Hoofdpersoon twee is Francine Hill, die met haar vader Richard overblijft, als haar moeder wordt vermoord. Vervolgens haalt de vader Julia Gregson in huis, een ex-psychotherapeute waaraan een schroefje los zit. Zij probeert van Francine een modelkind te maken, maar dat lukt haar niet.
Op blz. 165 lopen Teddy en Francine elkaar voor het eerst tegen het lijf. Teddy is dan doende met een klusje bij Harriët Oxenholme, de nieuwe vriendin van de rijke Franklin Merton.
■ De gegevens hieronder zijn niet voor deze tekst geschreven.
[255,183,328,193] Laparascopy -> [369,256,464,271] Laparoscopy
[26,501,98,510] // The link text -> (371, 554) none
Terwijl de liefde tussen Teddy en Francine opbloeit, wordt ook Harriët door Teddy vermoord, als Franklin voor lange tijd in het buitenland is (met zijn vroegere vrouw). En als Julia pleegdochter Francine, 18 jaar, liever opsluit dan laat uitgaan, wordt ook zij vermoord. Harriët en Keith worden in de voormalige kolenkelder van het huis gestopt, die vervolgens wordt dichtgemetseld. Alleen is aan de buitenkant wel nog het kolengat te zien. Etc.
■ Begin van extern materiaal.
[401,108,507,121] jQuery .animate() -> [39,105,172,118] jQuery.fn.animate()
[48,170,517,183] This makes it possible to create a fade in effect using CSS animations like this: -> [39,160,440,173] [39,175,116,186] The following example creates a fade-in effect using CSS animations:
Ruth Rendell verrast me, voor de zoveelste keer, met een beauty van een thriller. “A Sight For Sore Eyes” heeft zo veel van wat een moordboek zich maar wensen kan, dat ik me afvraag waarom ik Ruth Rendell niet eerder op mijn lijstje van favoriete thrillerschrijvers heb gezet. Dit uiterst spannende, bizarre boek bedeel ik met een 8½ voor als recensiecijfer. Ik moet maar eens achter de hele santenkraam van boeken van Ruth Rendell aangaan.

En dan is er Youp van ‘t Hek. Zijn column in de NRC op de zaterdagen trekt een hoop lezers. Ieder jaar opnieuw worden de stukjes gebundeld en dat levert hem een extra zakcentje op. In 2003-04 heet zijn boekje “Hartjeuk & Zieleczeem” en als ik het thuis zie liggen, mag het mee naar Las Palmas.
Soms zijn de stukjes van Youp gedateerd en het komt ook wel eens voor dat ik het absoluut niet met hem eens ben. Aan de andere kant slaat hij ook geregeld de spijker op de kop, zo hard dat ik zijn perikelen met smaak doorneem. Ik tel deze keer 46 stukjes met rake titels als Lamaarzitte, Prozaccen Boys, Prostaatpraatjes, Opzijtuigje en Euthanatuitje. De beste van de jaargang 03-04 vind ik Quotezak, Gangstermeisje, Deeltijdvorst, Zweefplee, Hiep Hiep Hoera en Jordanees poetsen. In diens eigen woorden in het voorwoord: “En ondertussen schrijf ik elke week mijn column. Waarvoor? Voor de glimlach, de knipoog en om het gezegd te hebben”.
“Hartjeuk & Zieleczeem” van Youp van ‘t Hek gaat terug in mijn minikoffertje met een 7½ als recensiecijfer.